Task inputs —
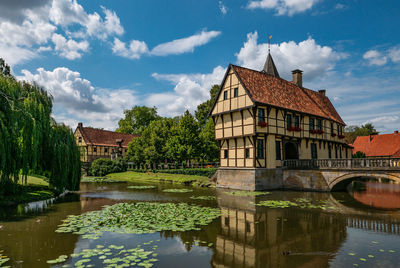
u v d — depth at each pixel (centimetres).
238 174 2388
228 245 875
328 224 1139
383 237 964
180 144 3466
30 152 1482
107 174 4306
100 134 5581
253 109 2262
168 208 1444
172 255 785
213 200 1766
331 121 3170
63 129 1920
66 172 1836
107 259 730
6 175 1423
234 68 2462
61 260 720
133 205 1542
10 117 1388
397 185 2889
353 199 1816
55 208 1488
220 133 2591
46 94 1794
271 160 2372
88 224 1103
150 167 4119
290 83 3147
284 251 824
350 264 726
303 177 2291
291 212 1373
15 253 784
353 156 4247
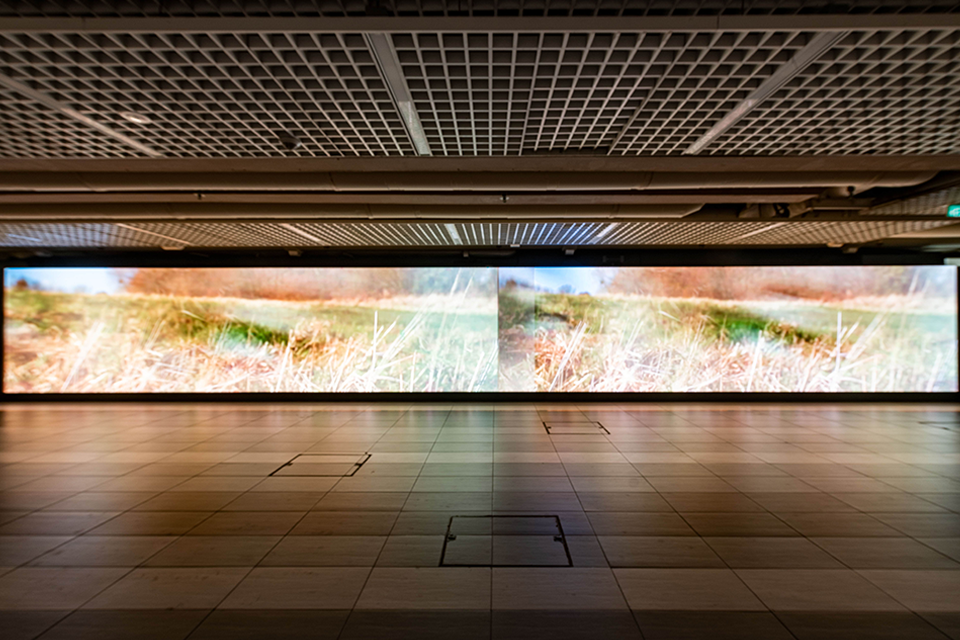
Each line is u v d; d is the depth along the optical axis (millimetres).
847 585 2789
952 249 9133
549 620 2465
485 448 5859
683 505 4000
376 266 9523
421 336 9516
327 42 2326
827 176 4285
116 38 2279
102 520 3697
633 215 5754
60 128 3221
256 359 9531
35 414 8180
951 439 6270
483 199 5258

==

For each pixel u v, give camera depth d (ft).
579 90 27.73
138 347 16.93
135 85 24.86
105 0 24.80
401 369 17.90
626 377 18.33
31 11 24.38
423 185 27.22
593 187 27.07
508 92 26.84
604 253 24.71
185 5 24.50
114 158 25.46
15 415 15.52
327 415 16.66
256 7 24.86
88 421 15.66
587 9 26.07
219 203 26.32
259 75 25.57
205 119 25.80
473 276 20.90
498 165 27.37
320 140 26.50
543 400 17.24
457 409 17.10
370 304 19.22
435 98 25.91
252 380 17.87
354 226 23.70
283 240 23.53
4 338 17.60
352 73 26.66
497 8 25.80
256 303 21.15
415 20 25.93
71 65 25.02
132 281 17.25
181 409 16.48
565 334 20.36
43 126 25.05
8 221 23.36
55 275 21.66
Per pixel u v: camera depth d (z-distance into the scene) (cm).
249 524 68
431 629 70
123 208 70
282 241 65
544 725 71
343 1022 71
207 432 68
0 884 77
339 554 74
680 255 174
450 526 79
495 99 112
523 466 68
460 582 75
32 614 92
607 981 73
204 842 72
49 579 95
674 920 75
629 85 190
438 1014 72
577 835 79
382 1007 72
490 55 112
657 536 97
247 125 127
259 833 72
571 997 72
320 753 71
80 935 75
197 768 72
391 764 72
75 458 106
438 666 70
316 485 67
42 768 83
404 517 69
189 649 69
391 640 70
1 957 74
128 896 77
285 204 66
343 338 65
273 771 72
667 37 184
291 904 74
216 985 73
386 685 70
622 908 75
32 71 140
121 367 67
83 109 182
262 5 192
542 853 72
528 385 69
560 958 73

* * *

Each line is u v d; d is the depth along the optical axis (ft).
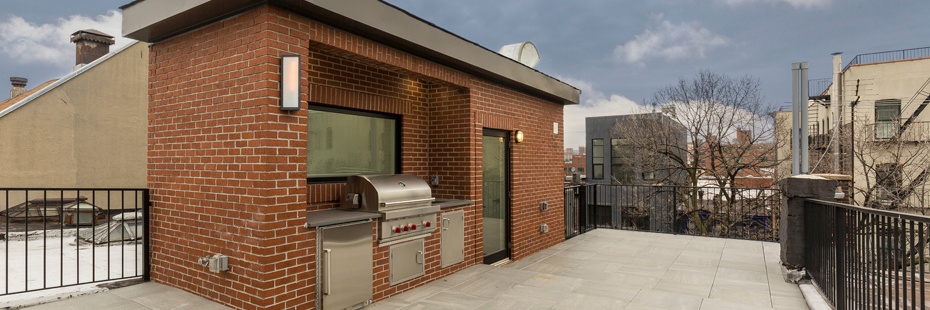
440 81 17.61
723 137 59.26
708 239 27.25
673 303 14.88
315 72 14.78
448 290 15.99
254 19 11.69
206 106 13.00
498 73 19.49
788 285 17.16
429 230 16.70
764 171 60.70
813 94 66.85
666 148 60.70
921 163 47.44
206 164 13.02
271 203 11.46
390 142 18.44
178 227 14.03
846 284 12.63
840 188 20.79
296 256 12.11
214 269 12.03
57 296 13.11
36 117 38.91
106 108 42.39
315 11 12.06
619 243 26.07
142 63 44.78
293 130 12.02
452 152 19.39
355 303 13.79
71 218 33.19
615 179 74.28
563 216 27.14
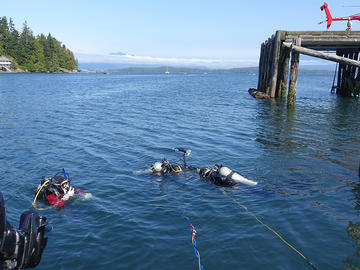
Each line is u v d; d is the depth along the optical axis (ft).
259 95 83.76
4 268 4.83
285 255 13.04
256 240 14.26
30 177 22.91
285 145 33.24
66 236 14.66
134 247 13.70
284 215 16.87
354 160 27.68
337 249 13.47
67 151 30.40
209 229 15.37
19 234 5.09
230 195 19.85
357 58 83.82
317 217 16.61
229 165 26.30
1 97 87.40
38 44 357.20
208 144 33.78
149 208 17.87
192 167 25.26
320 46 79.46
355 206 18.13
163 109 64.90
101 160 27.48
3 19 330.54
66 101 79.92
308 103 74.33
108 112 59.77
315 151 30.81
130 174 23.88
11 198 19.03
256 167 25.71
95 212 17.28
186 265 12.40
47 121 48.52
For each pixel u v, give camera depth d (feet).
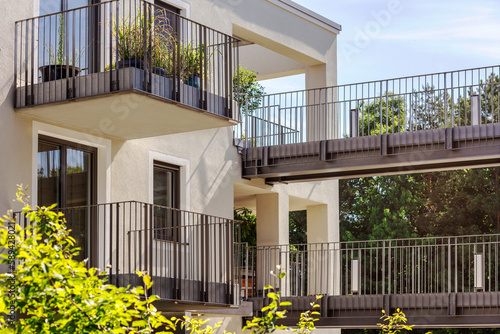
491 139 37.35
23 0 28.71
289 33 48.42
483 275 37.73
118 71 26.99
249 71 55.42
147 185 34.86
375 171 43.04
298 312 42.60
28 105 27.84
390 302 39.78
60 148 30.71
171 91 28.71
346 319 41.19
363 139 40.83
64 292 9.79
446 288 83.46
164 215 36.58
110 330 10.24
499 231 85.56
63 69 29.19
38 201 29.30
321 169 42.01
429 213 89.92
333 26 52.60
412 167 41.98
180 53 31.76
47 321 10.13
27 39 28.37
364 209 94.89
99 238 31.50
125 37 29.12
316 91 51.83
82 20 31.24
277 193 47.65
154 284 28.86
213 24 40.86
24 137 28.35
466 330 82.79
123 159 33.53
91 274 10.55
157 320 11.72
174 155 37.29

Your goal — Within the listing above, copy exactly the lines that start at the one with "331 121 3170" and continue through the one with "483 199 5258". Omit pictures.

Written reply —
331 121 3170
63 129 1920
66 172 1836
107 259 730
6 175 1423
234 68 2462
61 260 720
133 205 1542
10 117 1388
397 185 2889
353 199 1816
55 208 1488
220 133 2591
46 94 1794
271 160 2372
88 224 1103
150 167 4119
290 83 3147
284 251 824
350 264 726
303 177 2291
291 212 1373
15 253 784
353 156 4247
Each line is u v d; d is the depth along the optical axis (millimetres).
847 585 2789
952 249 9133
549 620 2465
485 448 5859
683 505 4000
376 266 9523
421 336 9516
327 42 2326
827 176 4285
116 38 2279
102 520 3697
633 215 5754
60 128 3221
256 359 9531
35 414 8180
951 439 6270
483 199 5258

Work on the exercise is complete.